Cell death in Pseudomonas aeruginosa biofilm development

Abstract

Bacteria growing in biofilms often develop multicellular, three-dimensional structures known as microcolonies. Complex differentiation within biofilms of Pseudomonas aeruginosa occurs, leading to the creation of voids inside microcolonies and to the dispersal of cells from within these voids. However, key developmental processes regulating these events are poorly understood. A normal component of multicellular development is cell death. Here we report that a repeatable pattern of cell death and lysis occurs in biofilms of P. aeruginosa during the normal course of development. Cell death occurred with temporal and spatial organization within biofilms, inside microcolonies, when the biofilms were allowed to develop in continuous-culture flow cells. A subpopulation of viable cells was always observed in these regions. During the onset of biofilm killing and during biofilm development thereafter, a bacteriophage capable of superinfecting and lysing the P. aeruginosa parent strain was detected in the fluid effluent from the biofilm. The bacteriophage implicated in biofilm killing was closely related to the filamentous phage Pf1 and existed as a prophage within the genome of P. aeruginosa. We propose that prophage-mediated cell death is an important mechanism of differentiation inside microcolonies that facilitates dispersal of a subpopulation of surviving cells.

FIG. 1.

Cell death occurs in localized regions in microcolonies of mature P. aeruginosa biofilms: confocal micrographs of P. aeruginosa biofilm development in glass flow cells visualized by using the BacLight LIVE/DEAD viability stain.
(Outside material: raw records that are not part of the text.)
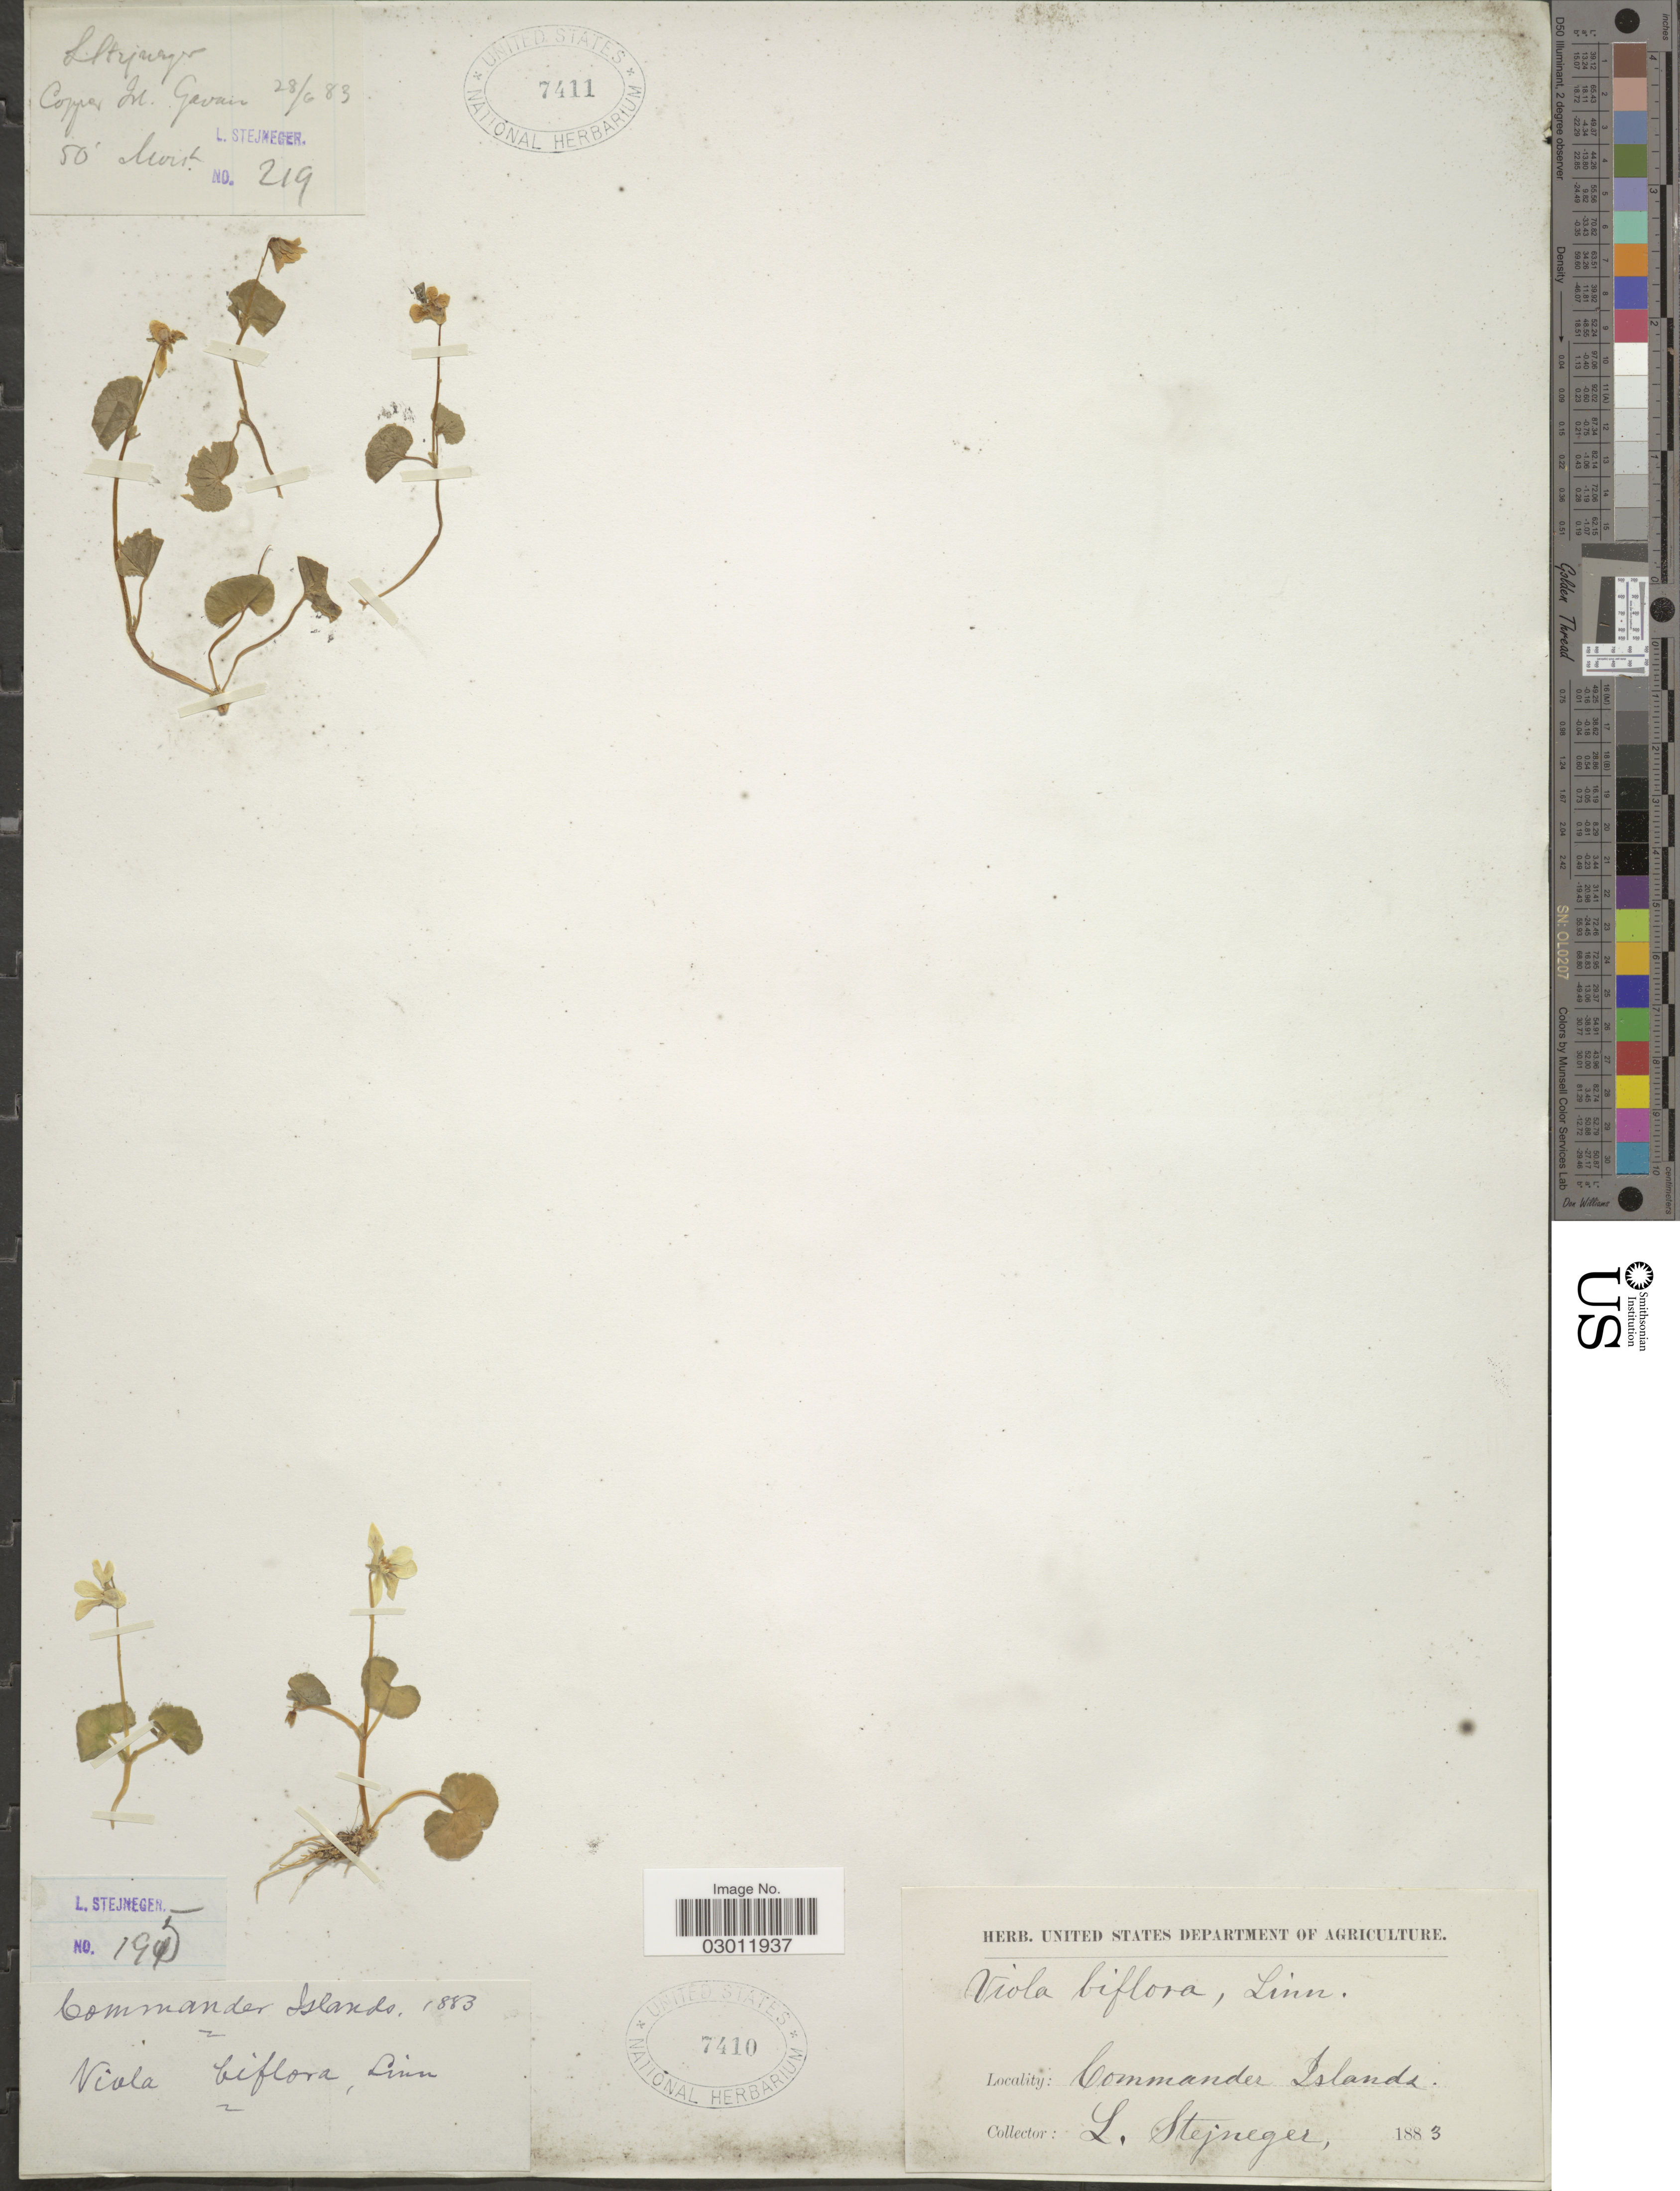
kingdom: Plantae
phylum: Tracheophyta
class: Magnoliopsida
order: Malpighiales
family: Violaceae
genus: Viola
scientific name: Viola biflora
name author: L.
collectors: L. Stejneger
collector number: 195*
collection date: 1883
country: Russian Federation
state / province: Kamchatka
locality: Commander Islands.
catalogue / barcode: US 7410-2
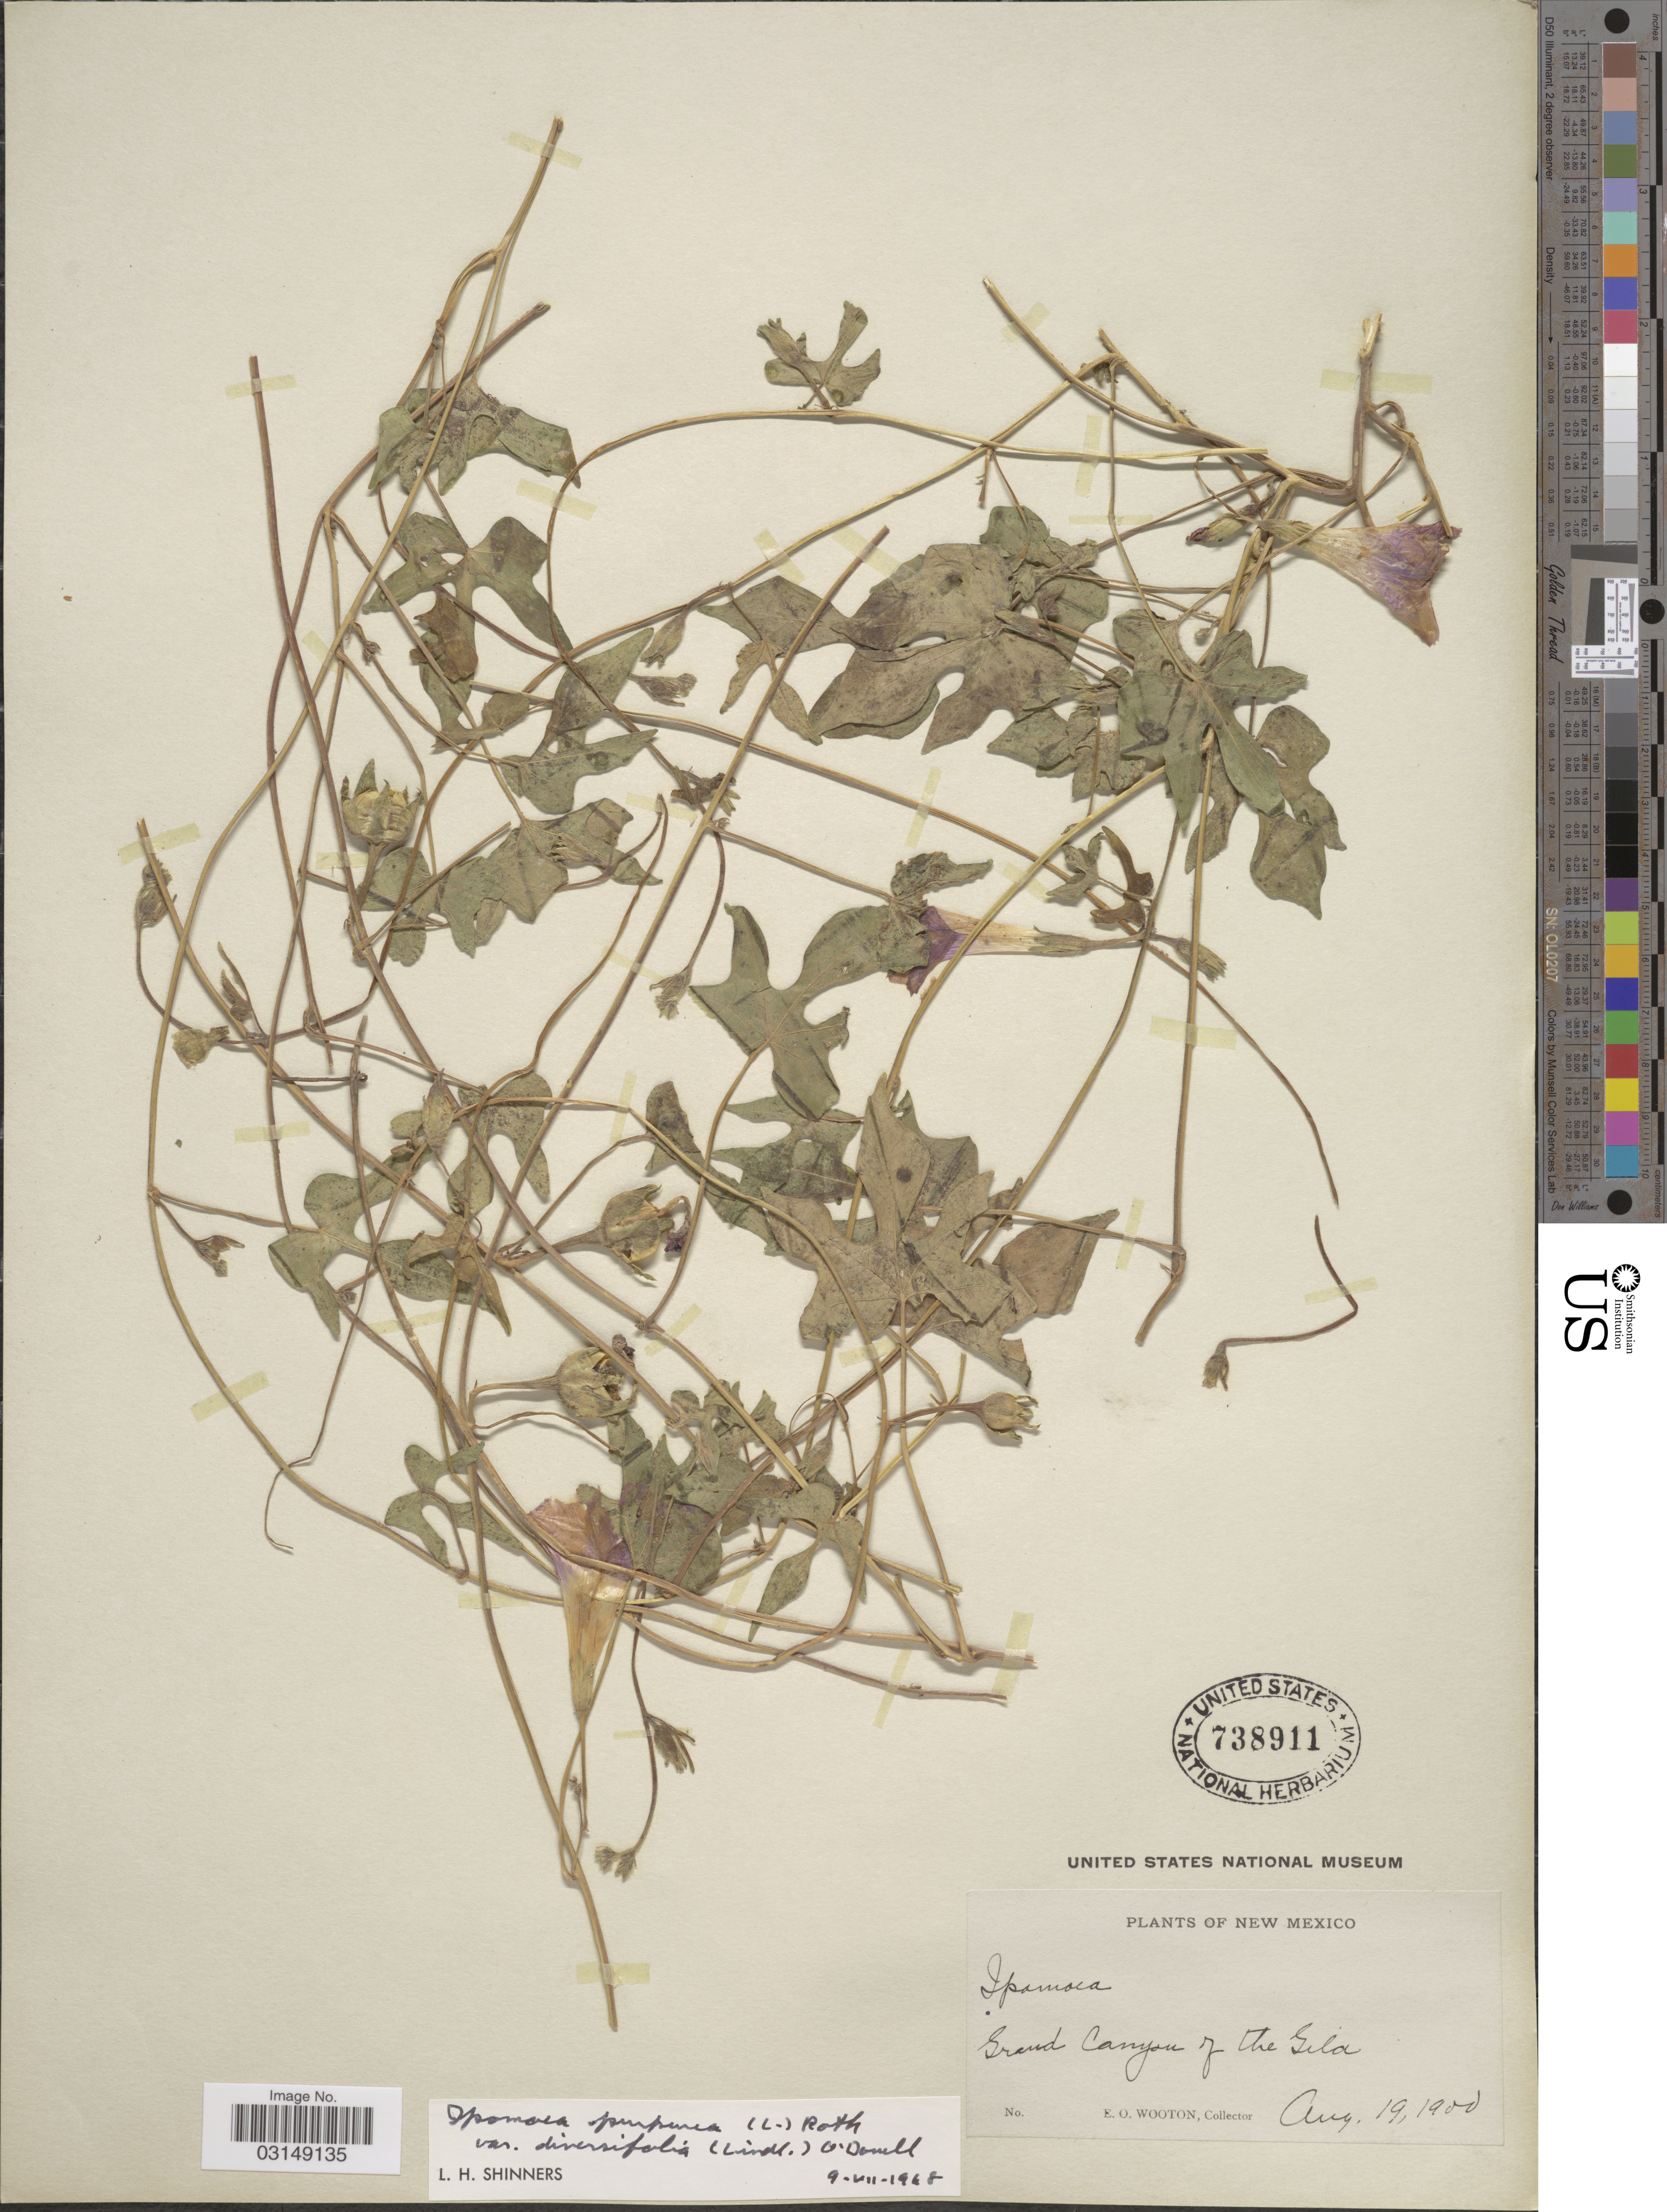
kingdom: Plantae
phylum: Tracheophyta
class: Magnoliopsida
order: Solanales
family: Convolvulaceae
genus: Ipomoea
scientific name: Ipomoea purpurea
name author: (L.) Roth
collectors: E. O. Wooton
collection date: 1900-08-19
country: United States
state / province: New Mexico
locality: Grand Canyon of the Gila.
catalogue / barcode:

Green fluorescent cells are viable, whereas red fluorescent cells have a compromised cell membrane and are dead. Images were obtained 3 h (a), 3 days (b), and 7 days (c) after the flow cells were inoculated. (a and b) Images taken at the biofilm-substratum interface. Scale bars = 50 μm. (c) x-y plane view through the center of a microcolony that was 50 μm high. A subpopulation of cells inside the microcolony was not killed (arrow). Scale bar = 25 μm. Similar results were obtained in five other experiments.

FIG. 2.

Confocal photomicrographs showing viability within microcolonies in 10-day-old biofilms containing the P. aeruginosa wild type (a), rpoN mutant (b), rpoN mutant with rpoN complemented in trans (c), lasI mutant (d), rhlI mutant (S. Beatson) (e), and an fliM pilA double mutant (f). Scale bar = 50 μm. The results are representative of the results of three experiments.

FIG. 3.

Analysis of bacteriophage activity in the fluid effluents from wild-type P. aeruginosa biofilms. (a) Droplets of biofilm effluent fluids were placed on a lawn of target cells of the P. aeruginosa strain. Fluids from 1-day (sector i), 2-day (sector ii), 3-day (sector iii), 5-day (sector iv), 7-day (sector v), and 9-day (sector vi) biofilms were used. Lysis of P. aeruginosa cells occurred after 1 week, which correlated with the onset of biofilm killing inside microcolonies. (b) Transmission electron microscopy examination of the purified phage revealed filamentous phage particles. Bar = 200 nm.

FIG. 4.

Add-back of purified phage to young (3-day) biofilms of P. aeruginosa strains before the onset of normal cell death. (a and b) Wild-type strain; (c and d) rpoN mutant; (e and f) pilA fliM double mutant. Biofilms were visualized by using the BacLight LIVE/DEAD stain after 2 days of growth in the presence of phage. (a, c, and e) Combined live (green) and dead (red) channels; (b, d, and f) corresponding dead channel only. Bar = 50 μm.

FIG. 5.

Microcolonies in mature P. aeruginosa biofilms can accumulate ROS: phase-contrast images of DHR-stained biofilms (a and c) and the corresponding rhodamine 123 fluorescence displays (b and d). Young (3-day) biofilms (a and b) and mature (10-day) biofilms (c and d) were used. Bar = 50 μm.